By 1988 my main work computer was a Sun 4/110 and I used FrameMaker to
write specs and technical documentation. I was even a beta tester for the
first version that run on Windows (3.1). FrameMaker was used for a lot of
documentation at Sun and is still used heavily for technical
documentation today. Back then most of my colleagues used troff.
As for text markup today... Markdown seems to be increasingly used as a
quick way to generate formatted text in HTML.

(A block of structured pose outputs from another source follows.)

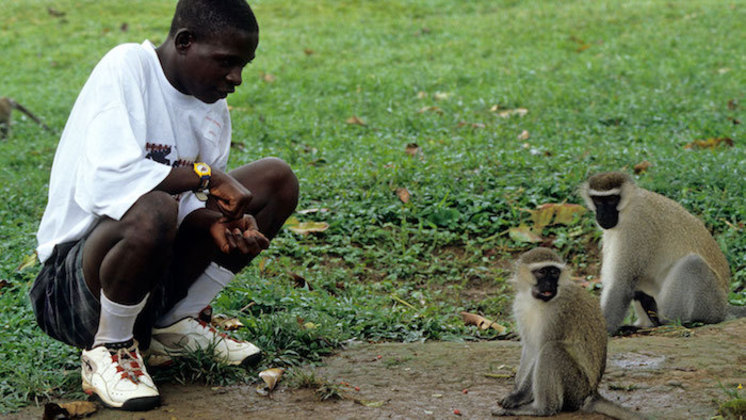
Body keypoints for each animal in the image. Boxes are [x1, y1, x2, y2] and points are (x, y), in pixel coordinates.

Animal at [492, 248, 644, 418]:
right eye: (542, 272)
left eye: (554, 272)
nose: (549, 284)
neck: (536, 301)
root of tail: (591, 394)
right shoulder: (520, 305)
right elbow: (530, 348)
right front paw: (516, 391)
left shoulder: (558, 312)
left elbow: (540, 349)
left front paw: (519, 396)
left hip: (576, 388)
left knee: (551, 350)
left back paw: (541, 409)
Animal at [580, 171, 744, 334]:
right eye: (598, 200)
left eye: (612, 199)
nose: (602, 214)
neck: (629, 206)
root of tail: (724, 308)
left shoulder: (636, 228)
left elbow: (620, 285)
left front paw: (604, 330)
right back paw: (645, 323)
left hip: (711, 305)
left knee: (692, 264)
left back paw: (665, 321)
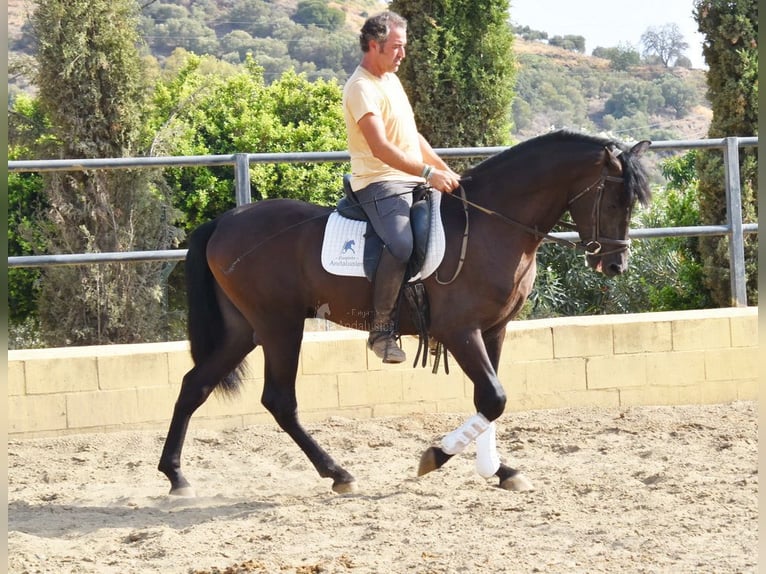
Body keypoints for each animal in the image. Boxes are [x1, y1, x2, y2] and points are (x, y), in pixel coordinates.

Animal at [158, 129, 651, 496]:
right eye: (614, 200)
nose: (616, 265)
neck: (491, 224)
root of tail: (225, 220)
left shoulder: (494, 330)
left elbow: (490, 401)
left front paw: (499, 471)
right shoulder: (460, 330)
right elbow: (494, 397)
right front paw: (435, 457)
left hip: (245, 329)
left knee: (194, 386)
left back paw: (177, 476)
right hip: (280, 326)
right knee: (279, 400)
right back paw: (338, 474)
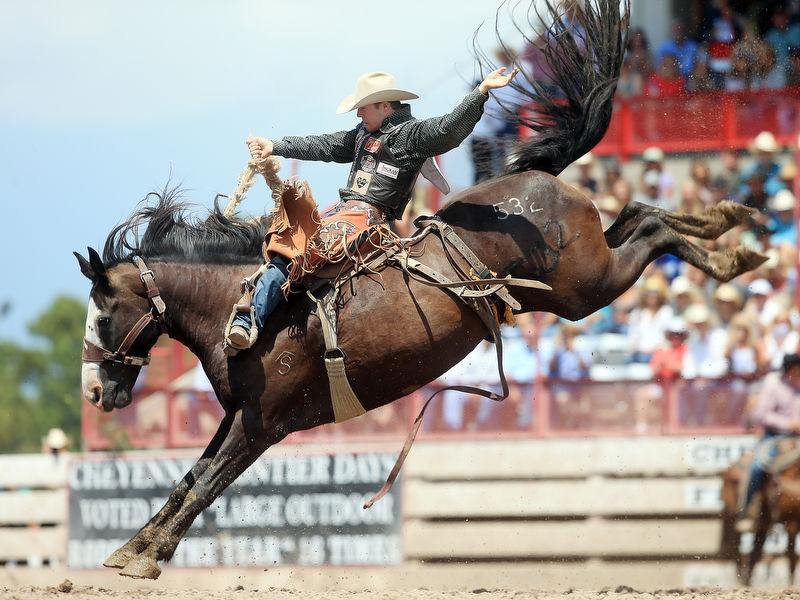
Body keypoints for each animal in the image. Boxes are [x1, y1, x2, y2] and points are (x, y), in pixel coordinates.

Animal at [76, 1, 768, 580]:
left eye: (105, 313)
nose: (94, 392)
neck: (239, 306)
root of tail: (538, 177)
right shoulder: (236, 415)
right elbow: (189, 475)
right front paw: (132, 548)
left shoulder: (264, 423)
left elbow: (207, 483)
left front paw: (146, 558)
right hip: (582, 275)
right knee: (641, 214)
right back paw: (730, 227)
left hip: (586, 289)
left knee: (651, 230)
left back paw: (735, 245)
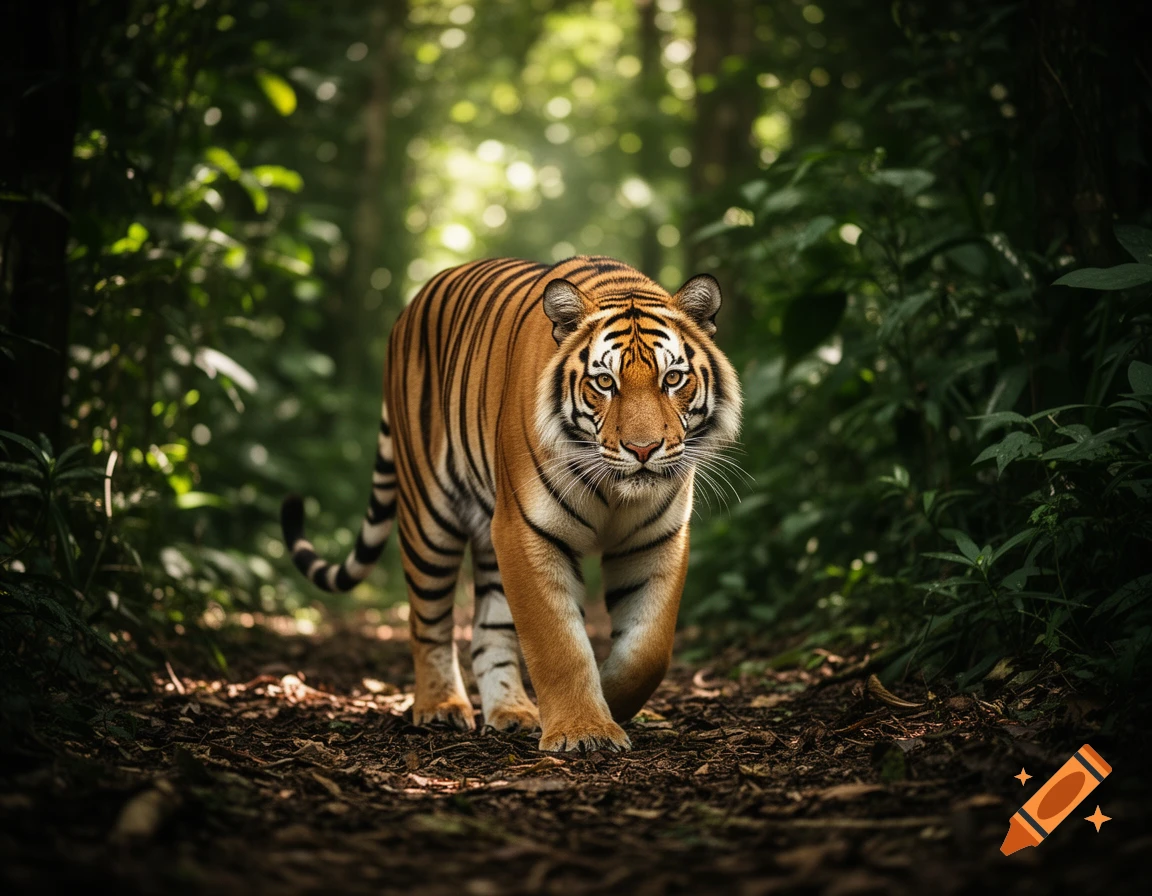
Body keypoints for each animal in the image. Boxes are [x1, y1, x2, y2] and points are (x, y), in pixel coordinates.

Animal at [281, 255, 741, 752]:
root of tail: (411, 307)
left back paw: (513, 712)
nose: (643, 449)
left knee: (487, 634)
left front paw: (608, 701)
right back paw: (441, 706)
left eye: (672, 378)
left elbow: (648, 650)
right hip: (430, 519)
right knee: (428, 621)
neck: (615, 492)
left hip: (489, 531)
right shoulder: (527, 530)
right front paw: (584, 729)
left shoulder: (657, 540)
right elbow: (557, 642)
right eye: (604, 382)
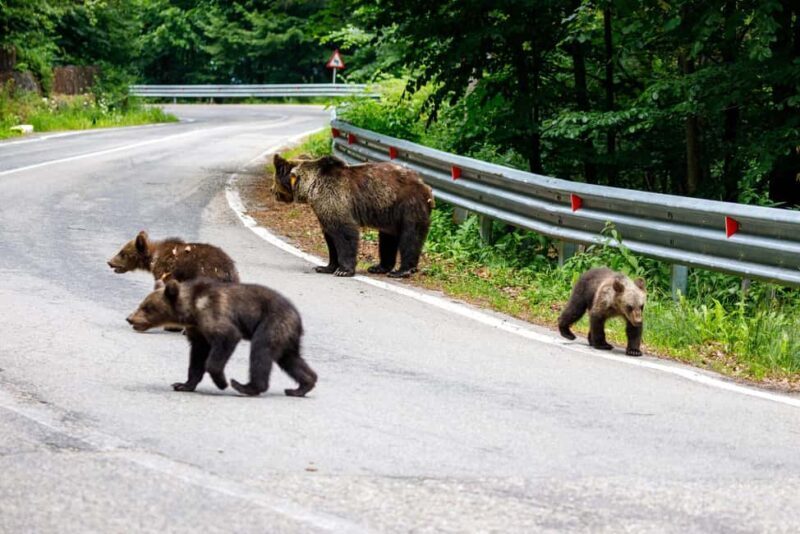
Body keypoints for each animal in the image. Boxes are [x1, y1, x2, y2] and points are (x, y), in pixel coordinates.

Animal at [126, 278, 317, 397]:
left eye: (147, 307)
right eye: (141, 304)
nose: (130, 318)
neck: (192, 310)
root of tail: (297, 316)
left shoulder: (214, 315)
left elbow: (225, 340)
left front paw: (221, 382)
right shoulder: (198, 331)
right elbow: (197, 356)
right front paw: (183, 384)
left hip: (271, 323)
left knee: (261, 350)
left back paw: (245, 386)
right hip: (285, 335)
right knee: (290, 359)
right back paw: (301, 386)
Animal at [273, 154, 434, 278]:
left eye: (275, 181)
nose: (272, 191)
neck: (311, 187)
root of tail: (426, 186)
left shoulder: (334, 198)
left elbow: (345, 233)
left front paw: (344, 270)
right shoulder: (324, 210)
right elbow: (330, 238)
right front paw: (325, 267)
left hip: (408, 205)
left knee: (410, 237)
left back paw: (402, 270)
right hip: (389, 212)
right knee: (387, 238)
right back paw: (379, 267)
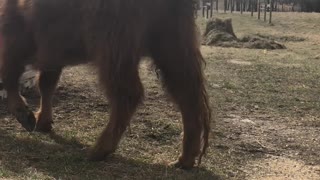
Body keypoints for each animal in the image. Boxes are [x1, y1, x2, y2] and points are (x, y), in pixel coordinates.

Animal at [0, 0, 212, 169]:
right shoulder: (51, 48)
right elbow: (46, 84)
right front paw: (42, 122)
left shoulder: (15, 37)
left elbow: (10, 73)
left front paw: (25, 115)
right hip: (171, 44)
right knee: (188, 95)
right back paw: (185, 159)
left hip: (113, 46)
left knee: (128, 94)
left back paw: (99, 150)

https://daringfireball.net/projects/markdown/
I ran into it first with the enhanced version at GitHub:
https://help.github.com/articles/github-flavored-markdown/
FWIW... I really detest TeX and LaTeX but I think that's mostly due to
the personalities and self-righteous attitudes of all the people I know
who use it! ;-)
Cheers,
Laurence
At 08:06 AM 12/8/2015, microcode at zoho.com wrote:
On Tue, Dec 08, 2015 at 08:26:20AM -0500, Andrew M Hoerter wrote:
> On 12/8/15 8:14, microcode at zoho.com wrote:
>
> >I have dim memories of making a little money editing term papers
on a DEC-20
> >in the early 1980s. It seems to me I used some kind of markup
language where
> >the directives started with a "." character in the first column of
the
> >line. I was able to do indenting and alignment and other
text-processing stuff to
> >make the papers print out nicely.
>
> I'd guess something in the runoff family -- troff, nroff, etc.
>
> Still used today every time you read a manpage.
>
> >Next question, other than LaTeX, are there any good choices in
simple markup
> >languages suitable for writing letters and resumes, etc.? I'm not
really
> >happy with Open/Libre Office nor the direction it's going in. I'd
like to
> >look into some alternative where the input stays as ASCII text.
>
> There are several options out there, some niche, some popular -- a
couple of
> starter suggestions might be Markdown or Lout.
Thanks. Now that it was probably some form of runoff I'll look into
that
first but will keep your suggestions handy.